Trait measurement was another area of interest. “Traits are the currency of natural selection,” says Record. “Individual variation in traits influences which individuals in a species are able to survive and pass on their genes. AI creates a whole new opportunity within biology to automate measurement of different traits from images of biological specimens in museums and archives. That opens up new avenues of research that become possible when you can significantly scale up measurement of these traits. For example, we can start to look at which traits matter most for biodiversity patterns.”
The BeetlePalooza workshop is the latest of several events held by the Imageomics Institute in recent years to advance the use of AI tools in biology and ecology. Lapp says, “Part of our role at the Institute is to dramatically lower the barriers for scientists to use, reuse, and build upon these products, including models and software. This kind of workshop is a perfect venue to do that and to surface the opportunities and friction points in the field.”
Advancing Ecology with AI
AI is poised to revolutionize biology and ecology—and species identification and trait measurements may only be the beginning. By automating some of the most arduous and time-consuming tasks in field ecology, image-based AI can increase data availability by orders of magnitude and free up researchers to focus on analysis and interpretation.
Record says, “In the past, we’ve been limited by the people power required for these kinds of analyses. Now, a task that took two undergraduates and a graduate student all summer to complete could be reduced to just a couple of days using these automation tools.” While the NEON program does not currently take images of ground beetles or other organismal specimens as part of its regular protocol, Record believes that adding image-based AI tools for species identification and trait measurement has the potential to generate significant cost savings for the Observatory in the future.
Computer vision may also be able to see things that humans just can’t. For example, computers may highlight patterns in butterfly wings that humans have not previously paid attention to, but turn out to be important for bird predators. In addition to images, AI could be applied to other areas of data, such as audio recordings of bird songs or insect noises.

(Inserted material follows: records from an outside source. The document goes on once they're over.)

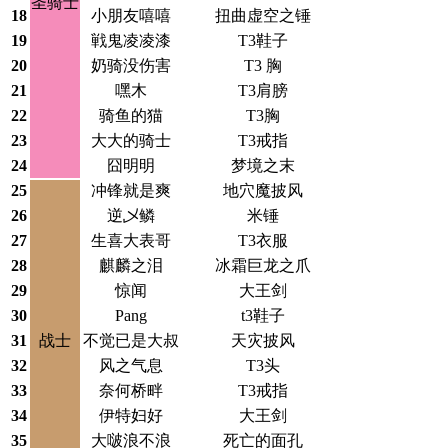
圣骑士
18
小朋友嘻嘻
扭曲虚空之锤
19
戦鬼凌凌漆
T3鞋子
20
奶骑没伤害
T3 胸
21
嘿木
T3肩膀
22
骑鱼的猫
T3胸
23
大大的骑士
T3戒指
24
囧明明
梦境之末
25
冲锋就是爽
地穴魔披风
26
逆乄鳞
米锤
27
生喜大表哥
T3衣服
28
麒麟之泪
冰霜巨龙之爪
29
惊闻
大王剑
30
Pang
t3鞋子
31
战士
不觉已是大叔
天灾披风
32
风之气息
T3头
33
奈何桥畔
T3戒指
34
伊特妇好
大王剑
35
大啵浪不浪
死亡的面孔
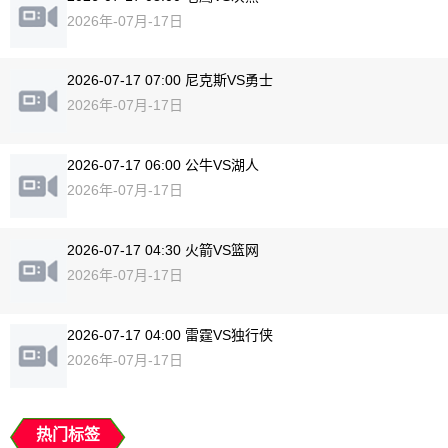
2026年-07月-17日
2026-07-17 07:00 尼克斯VS勇士
2026年-07月-17日
2026-07-17 06:00 公牛VS湖人
2026年-07月-17日
2026-07-17 04:30 火箭VS篮网
2026年-07月-17日
2026-07-17 04:00 雷霆VS独行侠
2026年-07月-17日
热门标签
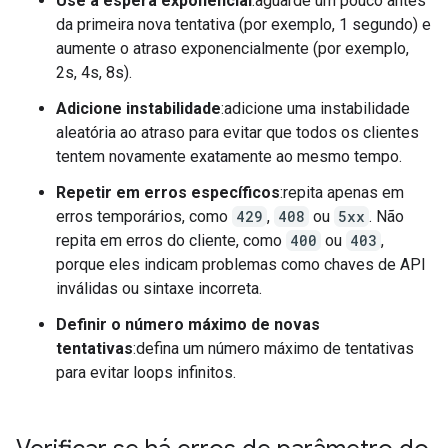
Use a espera exponencial
:aguarde um pouco antes
da primeira nova tentativa (por exemplo, 1 segundo) e
aumente o atraso exponencialmente (por exemplo,
2s, 4s, 8s).
Adicione instabilidade
:adicione uma instabilidade
aleatória ao atraso para evitar que todos os clientes
tentem novamente exatamente ao mesmo tempo.
Repetir em erros específicos
:repita apenas em
erros temporários, como
429
,
408
ou
5xx
. Não
repita em erros do cliente, como
400
ou
403
,
porque eles indicam problemas como chaves de API
inválidas ou sintaxe incorreta.
Definir o número máximo de novas
tentativas
:defina um número máximo de tentativas
para evitar loops infinitos.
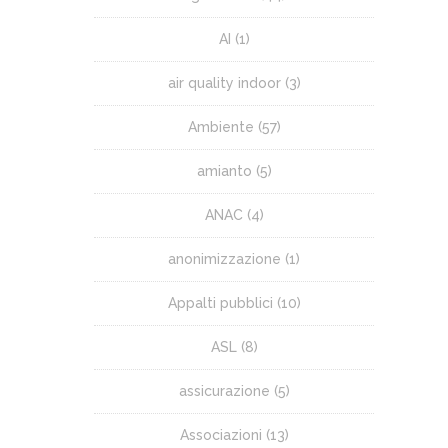
AI
(1)
air quality indoor
(3)
Ambiente
(57)
amianto
(5)
ANAC
(4)
anonimizzazione
(1)
Appalti pubblici
(10)
ASL
(8)
assicurazione
(5)
Associazioni
(13)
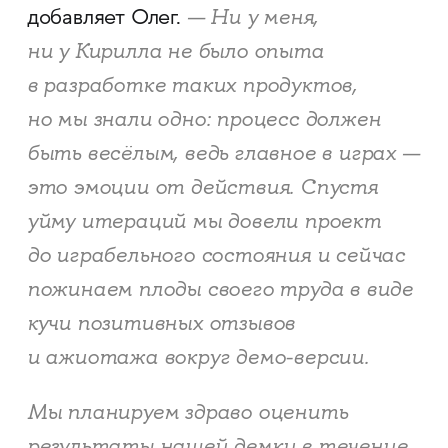
— Ни у меня,
добавляет Олег.
ни у Кирилла не было опыта
в разработке таких продуктов,
но мы знали одно: процесс должен
быть весёлым, ведь главное в играх —
это эмоции от действия. Спустя
уйму итераций мы довели проект
до играбельного состояния и сейчас
пожинаем плоды своего труда в виде
кучи позитивных отзывов
и ажиотажа вокруг демо-версии.
Мы планируем здраво оценить
результаты нашей демки в течение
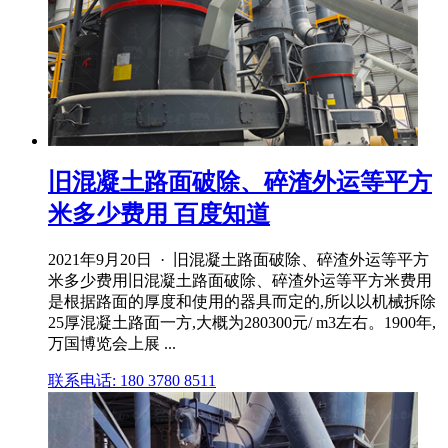
旧混凝土路面破除、碎渣外运等平方
米多少费用 百度知道
2021年9月20日 · 旧混凝土路面破除、碎渣外运等平方
米多少费用旧混凝土路面破除、碎渣外运等平方米费用
是根据路面的厚度和使用的器具而定的,所以以机械拆除
25厚混凝土路面一方,大概为280300元/ m3左右。1900年,
万国博览会上展 ...
联系电话: 180 3780 8511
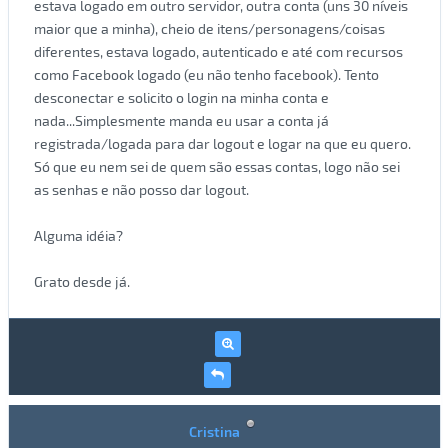
estava logado em outro servidor, outra conta (uns 30 níveis
maior que a minha), cheio de itens/personagens/coisas
diferentes, estava logado, autenticado e até com recursos
como Facebook logado (eu não tenho facebook). Tento
desconectar e solicito o login na minha conta e
nada...Simplesmente manda eu usar a conta já
registrada/logada para dar logout e logar na que eu quero.
Só que eu nem sei de quem são essas contas, logo não sei
as senhas e não posso dar logout.
Alguma idéia?
Grato desde já.
Cristina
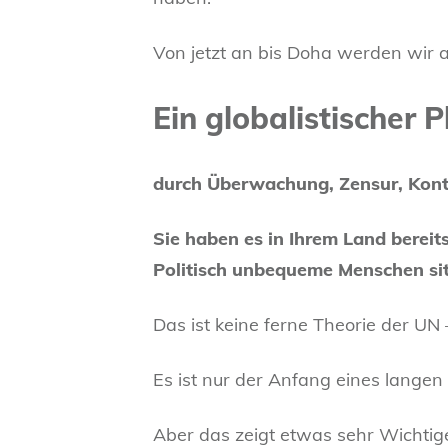
Von jetzt an bis Doha werden wir a
Ein globalistischer
durch Überwachung, Zensur, Kontr
Sie haben es in Ihrem Land berei
Politisch unbequeme Menschen sit
Das ist keine ferne Theorie der UN – 
Es ist nur der Anfang eines lange
Aber das zeigt etwas sehr Wichtig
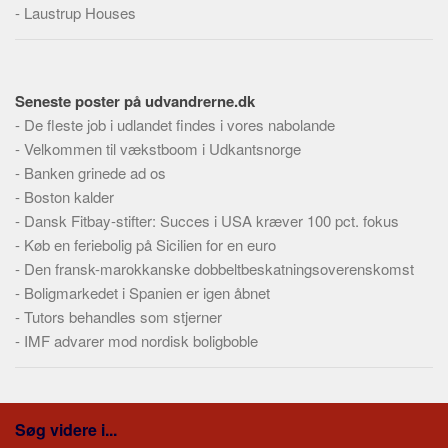
Skribenter
-
Laustrup Houses
Personer
Steder
Seneste poster på udvandrerne.dk
Kilder
-
De fleste job i udlandet findes i vores nabolande
Om
-
Velkommen til vækstboom i Udkantsnorge
-
Banken grinede ad os
Webstedet
-
Boston kalder
Forhistorien
-
Dansk Fitbay-stifter: Succes i USA kræver 100 pct. fokus
Redigering
-
Køb en feriebolig på Sicilien for en euro
-
Den fransk-marokkanske dobbeltbeskatningsoverenskomst
Tekstannoncer
-
Boligmarkedet i Spanien er igen åbnet
Bannere
-
Tutors behandles som stjerner
Hjælp
-
IMF advarer mod nordisk boligboble
Søg videre i...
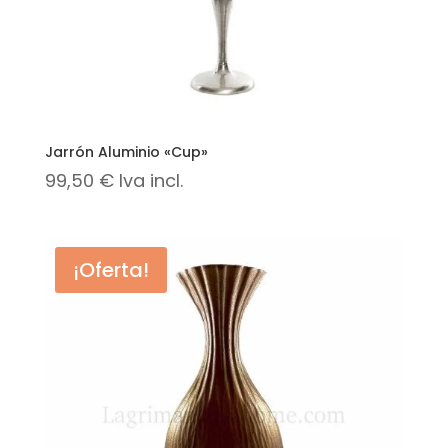
Jarrón Aluminio «Cup»
99,50
€
Iva incl.
¡Oferta!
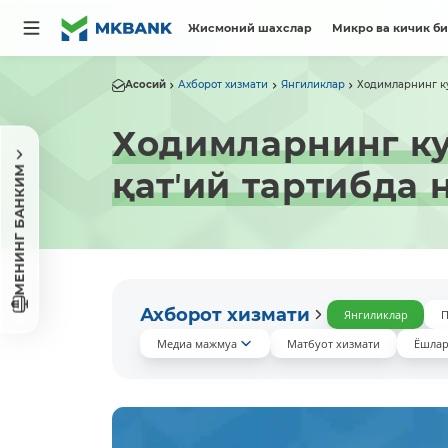
Жисмоний шахслар
Микро ва кичик б
Асосий
Ахборот хизмати
Янгиликлар
Ходимларнинг ку
Ходимларнинг ку
МЕНИНГ БАНКИМ
қатʼий тартибда
Ахборот хизмати
Янгиликлар
П
Медиа мажмуа
Матбуот хизмати
Ёшлар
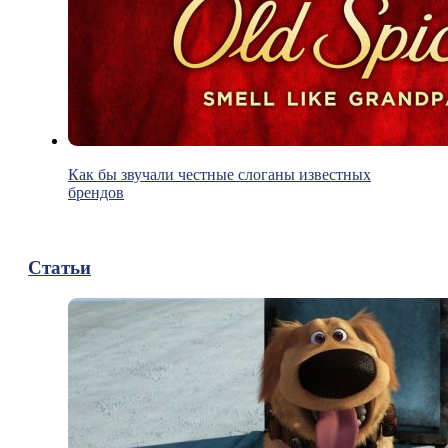
Как бы звучали честные слоганы известных
брендов
Статьи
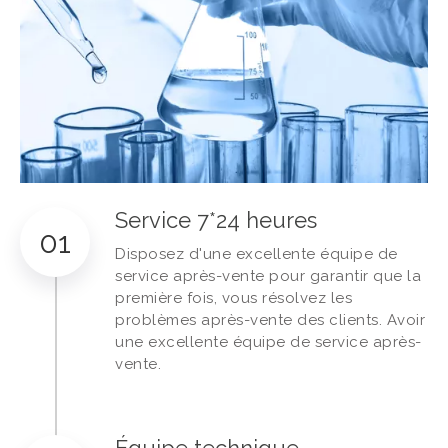
Service 7*24 heures
01
Disposez d'une excellente équipe de
service après-vente pour garantir que la
première fois, vous résolvez les
problèmes après-vente des clients. Avoir
une excellente équipe de service après-
vente.
Équipe technique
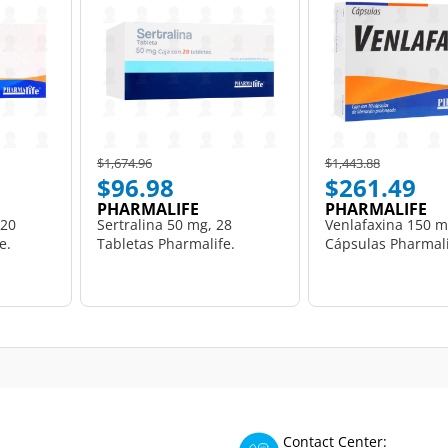
Price reduced from
to
Price reduced from
to
$1,674.96
$1,443.88
$96.98
$261.49
PHARMALIFE
PHARMALIFE
 20
Sertralina 50 mg, 28
Venlafaxina 150 m
e.
Tabletas Pharmalife.
Cápsulas Pharmali
Contact Center:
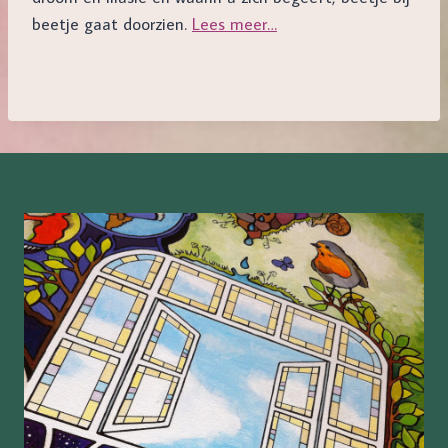
beetje gaat doorzien.
Lees meer…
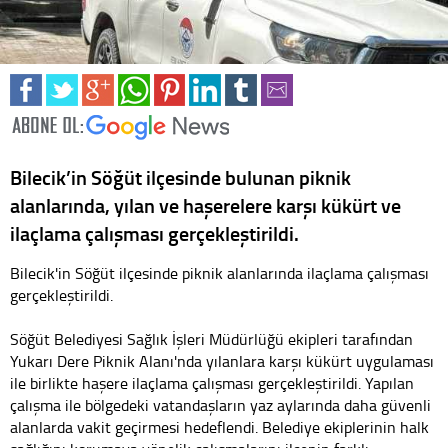
Bilecik’in Söğüt ilçesinde bulunan piknik
alanlarında, yılan ve haşerelere karşı kükürt ve
ilaçlama çalışması gerçekleştirildi.
Bilecik'in Söğüt ilçesinde piknik alanlarında ilaçlama çalışması
gerçekleştirildi.
Söğüt Belediyesi Sağlık İşleri Müdürlüğü ekipleri tarafından
Yukarı Dere Piknik Alanı'nda yılanlara karşı kükürt uygulaması
ile birlikte haşere ilaçlama çalışması gerçekleştirildi. Yapılan
çalışma ile bölgedeki vatandaşların yaz aylarında daha güvenli
alanlarda vakit geçirmesi hedeflendi. Belediye ekiplerinin halk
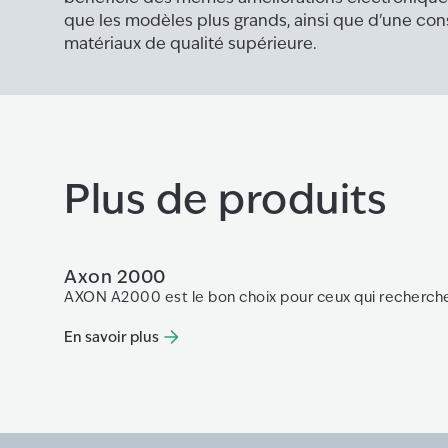
que les modèles plus grands, ainsi que d'une con
matériaux de qualité supérieure.
Plus de produits
Axon 2000
AXON A2000 est le bon choix pour ceux qui recherch
En savoir plus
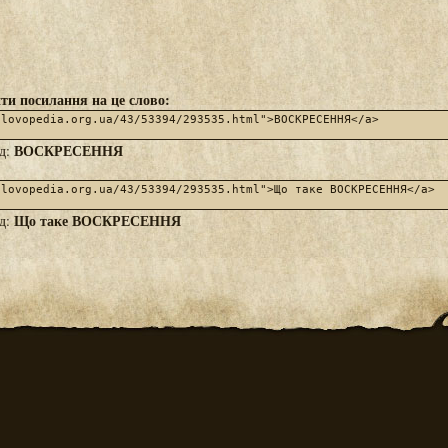
ти посилання на це слово:
ВОСКРЕСЕННЯ
яд:
Що таке ВОСКРЕСЕННЯ
яд:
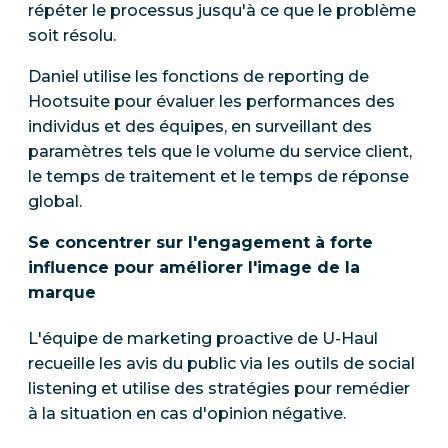
répéter le processus jusqu'à ce que le problème
soit résolu.
Daniel utilise les fonctions de reporting de
Hootsuite pour évaluer les performances des
individus et des équipes, en surveillant des
paramètres tels que le volume du service client,
le temps de traitement et le temps de réponse
global.
Se concentrer sur l'engagement à forte
influence pour améliorer l'image de la
marque
L'équipe de marketing proactive de U-Haul
recueille les avis du public via les outils de social
listening et utilise des stratégies pour remédier
à la situation en cas d'opinion négative.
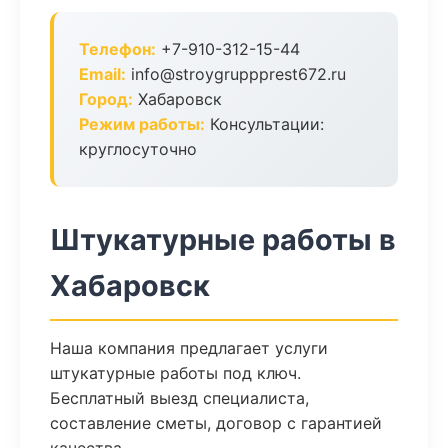
Телефон:
+7-910-312-15-44
Email:
info@stroygruppprest672.ru
Город:
Хабаровск
Режим работы:
Консультации:
круглосуточно
Штукатурные работы в
Хабаровск
Наша компания предлагает услуги
штукатурные работы под ключ.
Бесплатный выезд специалиста,
составление сметы, договор с гарантией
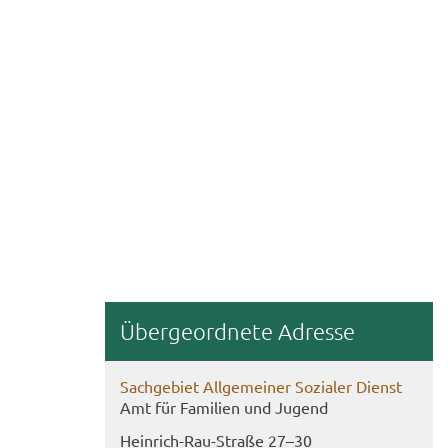
Über­ge­ord­ne­te Adres­se
Sach­ge­biet All­ge­mei­ner So­zia­ler Dienst
Amt für Fa­mi­li­en und Ju­gend
Heinrich-​Rau-Straße 27–30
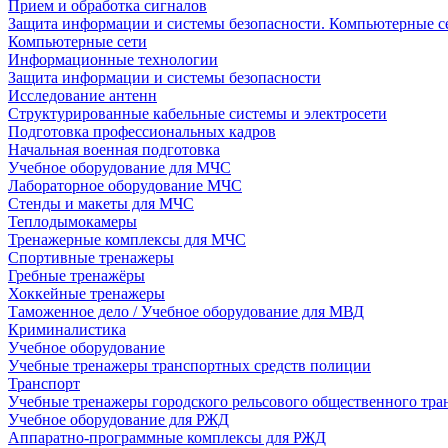
Прием и обработка сигналов
Защита информации и системы безопасности. Компьютерные се
Компьютерные сети
Информационные технологии
Защита информации и системы безопасности
Исследование антенн
Структурированные кабельные системы и электросети
Подготовка профессиональных кадров
Начальная военная подготовка
Учебное оборудование для МЧС
Лабораторное оборудование МЧС
Стенды и макеты для МЧС
Теплодымокамеры
Тренажерные комплексы для МЧС
Спортивные тренажеры
Гребные тренажёры
Хоккейные тренажеры
Таможенное дело / Учебное оборудование для МВД
Криминалистика
Учебное оборудование
Учебные тренажеры транспортных средств полиции
Транспорт
Учебные тренажеры городского рельсового общественного тра
Учебное оборудование для РЖД
Аппаратно-программные комплексы для РЖД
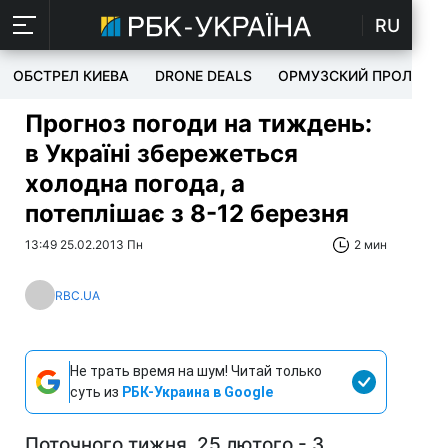
RU
ОБСТРЕЛ КИЕВА
DRONE DEALS
ОРМУЗСКИЙ ПРОЛИВ
Прогноз погоди на тиждень:
в Україні збережеться
холодна погода, а
потеплішає з 8-12 березня
13:49 25.02.2013 Пн
2 мин
RBC.UA
Не трать время на шум! Читай только
суть из
РБК-Украина в Google
Поточного тижня, 25 лютого - 3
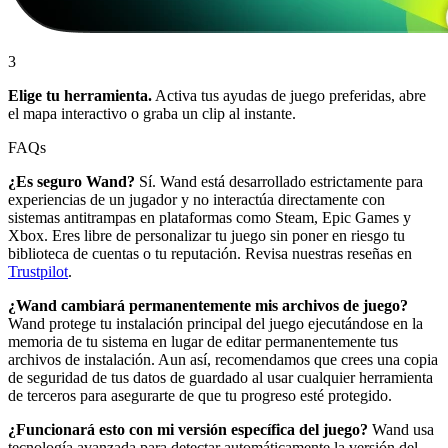
3
Elige tu herramienta.
Activa tus ayudas de juego preferidas, abre
el mapa interactivo o graba un clip al instante.
FAQs
¿Es seguro Wand?
Sí. Wand está desarrollado estrictamente para
experiencias de un jugador y no interactúa directamente con
sistemas antitrampas en plataformas como Steam, Epic Games y
Xbox. Eres libre de personalizar tu juego sin poner en riesgo tu
biblioteca de cuentas o tu reputación. Revisa nuestras reseñas en
Trustpilot
.
¿Wand cambiará permanentemente mis archivos de juego?
Wand protege tu instalación principal del juego ejecutándose en la
memoria de tu sistema en lugar de editar permanentemente tus
archivos de instalación. Aun así, recomendamos que crees una copia
de seguridad de tus datos de guardado al usar cualquier herramienta
de terceros para asegurarte de que tu progreso esté protegido.
¿Funcionará esto con mi versión específica del juego?
Wand usa
tecnología avanzada para detectar automáticamente la versión del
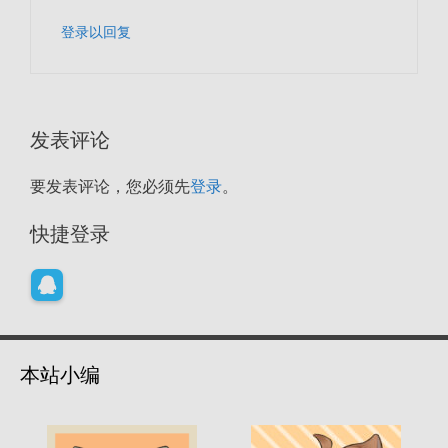
登录以回复
发表评论
要发表评论，您必须先
登录
。
快捷登录
本站小编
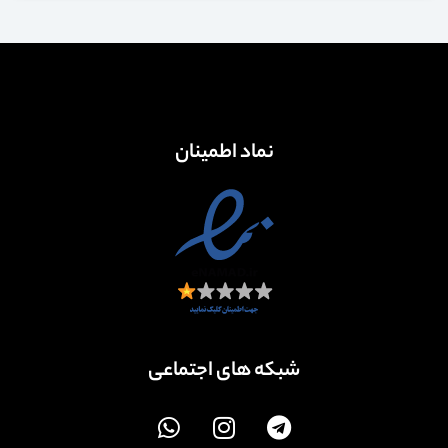
نماد اطمینان
شبکه های اجتماعی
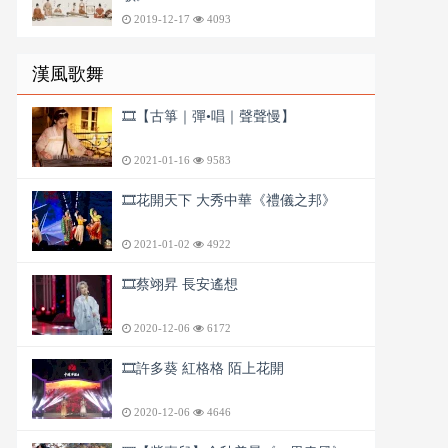
2019-12-17
4093
漢風歌舞
🎞️【古箏｜彈•唱｜聲聲慢】
2021-01-16
9583
🎞️花開天下 大秀中華《禮儀之邦》
2021-01-02
4922
🎞️蔡翊昇 長安遙想
2020-12-06
6172
🎞️許多葵 紅格格 陌上花開
2020-12-06
4646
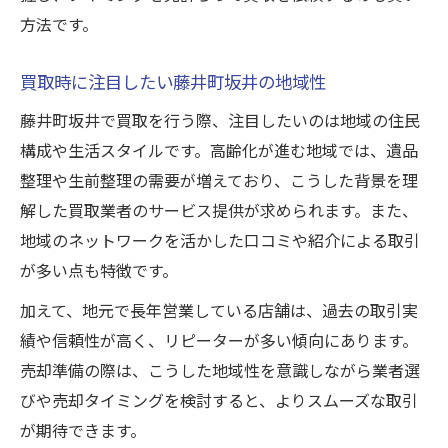
方法です。
買取時に注目したい藤井町坂井の地域性
藤井町坂井で買取を行う際、注目したいのは地域の住民
構成や生活スタイルです。高齢化が進む地域では、遺品
整理や生前整理の需要が増えており、こうした背景を理
解した買取業者のサービス提供が求められます。また、
地域のネットワークを活かした口コミや紹介による取引
が多い点も特徴です。
加えて、地元で長年営業している店舗は、過去の取引実
績や信頼性が高く、リピーターが多い傾向にあります。
売却準備の際は、こうした地域性を意識しながら業者選
びや売却タイミングを検討すると、よりスムーズな取引
が期待できます。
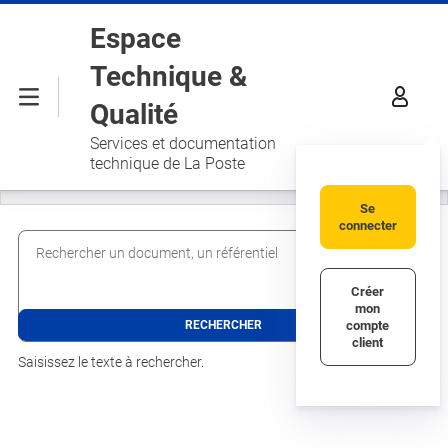
Aller au contenu principal
Espace
Technique &
Menu
Qualité
Services et documentation
technique de La Poste
Se
connecter
Rechercher un document, un référentiel
Créer
mon
compte
client
Saisissez le texte à rechercher.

Record also notes that AI tools like ChatGPT have made programming faster and more accessible for scientists with limited computer science experience. Large language models can be leveraged to assist in coding for R packages and other programming environments by generating code snippets, explaining complex functions, debugging, and even optimizing existing code. “It’s literally changing how people are analyzing ecological data, which is helping us move the needle forward faster,” she says.
She is especially excited by the opportunities created by NEON’s open-access ecology data. The beetle specimens imaged for the workshop come with rich metadata and an extensive compilation of concurrently collected data products, including meteorological, soil, and vegetation data. This allows beetle images to be analyzed within the context of the environment in which the specimen was collected. “There are a lot of great opportunities with NEON because of the different types of data that are collected concurrently using standardized protocols,” Record says. “This is the bread and butter of the kind of data you need to run these multimodal AI models. AI is going to enable discoveries that have been hindered by limited people power and data availability.”